NORWICH – Norwich is welcoming the summer opening and success of a new major restaurant and Texas barbecue joint, Dickey's Barbecue Pit.
Despite the recent economic challenges and changes in customer habits following the pandemic, the business has had a successful start since July. It is now getting ready to expand and offer a drive-through service for customers.
The owners, father and son Armando and Dave Cirello are experienced entrepreneurs in the community and operate two other local mainstays businesses, Fred's Inn and Park Place.
The men bought a building just south of city limits on Route 12 that was home to a former steakhouse.
They then invested a major sum and had the building updated, remodeled and painted.
The business hired dozens of new employees, grillers, smokers, waiters and other jobs, and now has about 20 staff members.
Dickey's Barbecue Pit is one of the largest chains in the United States but the owners said all the meals are prepared locally, with many of the meats taking more than 24 hours to prepare and smoke properly.
The restaurant is open from 11 a.m. to 9 p.m. seven days a week, located at 5698 State Highway 12 in Norwich, and can be reached at 607-373-4566.

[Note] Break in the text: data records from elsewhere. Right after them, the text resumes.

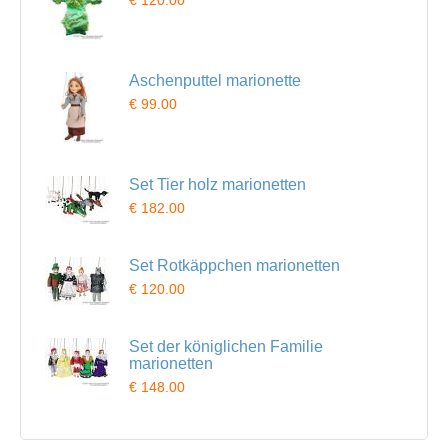
Aschenputtel marionette
€ 99.00
Set Tier holz marionetten
€ 182.00
Set Rotkäppchen marionetten
€ 120.00
Set der königlichen Familie
marionetten
€ 148.00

Owner Dave Cirello said he wanted quality barbecue food that local people would like and be a success. He began researching and found Dickey's offered the best food and options for small business owners and so he began to invest in the idea.

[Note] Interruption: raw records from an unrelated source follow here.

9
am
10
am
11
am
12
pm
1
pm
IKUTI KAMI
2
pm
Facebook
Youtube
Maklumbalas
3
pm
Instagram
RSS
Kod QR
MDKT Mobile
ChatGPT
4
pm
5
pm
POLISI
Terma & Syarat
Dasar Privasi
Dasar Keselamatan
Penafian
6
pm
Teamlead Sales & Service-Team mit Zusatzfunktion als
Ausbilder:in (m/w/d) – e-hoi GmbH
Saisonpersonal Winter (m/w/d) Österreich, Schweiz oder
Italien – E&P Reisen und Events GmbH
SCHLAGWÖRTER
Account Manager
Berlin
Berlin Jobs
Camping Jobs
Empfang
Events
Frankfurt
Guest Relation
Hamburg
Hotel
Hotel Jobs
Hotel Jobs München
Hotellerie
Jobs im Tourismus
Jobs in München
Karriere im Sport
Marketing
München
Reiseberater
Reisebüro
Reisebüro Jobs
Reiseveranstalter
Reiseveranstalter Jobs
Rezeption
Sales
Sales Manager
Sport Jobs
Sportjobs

“I was searching franchises and researching different ideas,” said Cirello.
Dickey's Barbecue Pit is a chain out of Texas, established in 1941, coincidentally the same year Fred's Inn was established. “Maybe it's a sign,” joked Cirello.
One of the reasons the partners selected Dickey's Barbecue Pit is because the restaurant cooks all its food on site from raw ingredients.
“Everything is smoked fresh daily, nothing is reheated. We absolutely do it all right here locally. We cook, we season, we smoke it, whatever – we just get the raw meat sent to us and we do the rest,” said Cirello.
The restaurant has a 350 pound smoker and many meats are slow cooked, such as brisket and pulled pork, which are often prepared overnight. There is also a full bar inside the restaurant.
By the end of the month Cirello said he hoped the business would be fully opened for a drive-through service, something he said customers wanted more and more.
Cirello said he did not like comparisons to fast food. Instead he said the services represented a flexibility in meeting increasing customers needs for things like delivery and drive-through, which are becoming exceptions even for regular restaurants.
“It's not fast food. It is good food served fast,” he said. “That's a lot harder.”
Dickey's Business Manager Drew 'Bear' Seiler said, “A lot of people prefer to have their extra time now, especially at lunch hours.”
As another example of how things have changed he also pointed out that ordering food online, with an app, was much more common now, compared to before the pandemic.
Bear said, “I think we are doing well. We've had a lot of good feedback from the community. Obviously there is good and bad, but we will work the bugs out. It takes a little bit of time to get all the kinks worked out, it's a normal process and we have done well at that.”
Cirello said the business was occasionally effected by supply chain issues and worker shortages but had learned to adapt menus quickly.
He also said the business had the benefit of a strong employee base to work with, thanks to the success and relationships from their other local businesses. He said it was not easy and some days it takes a lot of time and energy.
Seiler said the business was looking to hire more employees by the end of the month.
“We are grateful for the community reception we've received,” he said.